In a prepared statement released by the PGA, Toski said: "In the late fall of 1985, one of my fellow players brought to my attention that I may have been violating the rules of golf by mismarking my ball.

"It is possible that, inadvertently, I did not observe proper marking procedures and thereby may have been violating the rules of the game that I care very much about.

"For that reason I . . . do not plan to compete again on the Senior Tour until an appropriate date."

Attempts Tuesday evening to reach Toski at his home in Boca Raton, Fla., were unsuccessful.

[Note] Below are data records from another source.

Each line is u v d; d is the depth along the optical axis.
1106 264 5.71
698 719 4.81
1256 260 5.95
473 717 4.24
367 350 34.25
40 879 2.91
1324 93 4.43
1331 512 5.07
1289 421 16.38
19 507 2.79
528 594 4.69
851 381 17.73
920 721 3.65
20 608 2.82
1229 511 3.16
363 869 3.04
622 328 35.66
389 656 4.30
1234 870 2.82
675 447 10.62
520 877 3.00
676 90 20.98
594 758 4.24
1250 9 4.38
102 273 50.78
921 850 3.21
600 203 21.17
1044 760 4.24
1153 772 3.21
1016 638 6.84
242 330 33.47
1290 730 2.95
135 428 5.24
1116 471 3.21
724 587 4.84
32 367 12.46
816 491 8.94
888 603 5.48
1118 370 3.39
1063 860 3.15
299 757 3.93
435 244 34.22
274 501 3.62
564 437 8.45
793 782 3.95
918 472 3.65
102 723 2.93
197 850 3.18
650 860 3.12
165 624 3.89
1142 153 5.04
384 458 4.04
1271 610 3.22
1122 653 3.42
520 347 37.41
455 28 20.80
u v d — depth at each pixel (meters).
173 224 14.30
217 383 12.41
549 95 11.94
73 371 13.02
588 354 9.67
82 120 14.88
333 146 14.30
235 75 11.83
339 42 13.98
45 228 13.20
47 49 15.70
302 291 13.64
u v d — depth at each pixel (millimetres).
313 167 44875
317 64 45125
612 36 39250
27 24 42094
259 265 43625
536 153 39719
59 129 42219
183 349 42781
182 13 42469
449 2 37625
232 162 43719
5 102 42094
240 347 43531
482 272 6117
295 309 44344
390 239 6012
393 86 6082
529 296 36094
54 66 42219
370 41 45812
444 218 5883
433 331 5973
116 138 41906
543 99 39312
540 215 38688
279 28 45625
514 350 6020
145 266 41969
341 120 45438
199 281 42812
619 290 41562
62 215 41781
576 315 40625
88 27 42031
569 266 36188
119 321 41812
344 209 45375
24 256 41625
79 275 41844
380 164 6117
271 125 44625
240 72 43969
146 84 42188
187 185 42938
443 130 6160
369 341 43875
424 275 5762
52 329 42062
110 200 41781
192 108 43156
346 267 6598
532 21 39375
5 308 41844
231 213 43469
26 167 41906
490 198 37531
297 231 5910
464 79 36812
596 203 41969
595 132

Toski, 59, was born in Haydenville, Mass., on Sept. 18, 1926. He turned pro in 1945 and joined the PGA Tour in 1948. He became a member of the Seniors Tour in 1981.

Competing in 13 seniors events in 1985, he won $49,427. His career earnings on both the Seniors and the PGA tours amount to $219,830.

Two national golf magazines, Golf Magazine and Golf Digest, had been investigating the alleged rule violations, which reportedly involved Toski moving his ball sideways on the green to avoid having to putt over spike marks left by fellow players.

The PGA, which released the prepared statement on Dec. 31 in response to queries from the two magazines, declined to provide further information Tuesday.

"Bob Toski's statement speaks for itself," Commissioner Deane Beman said on Dec. 31. "I am satisfied with his explanation and the action he has taken."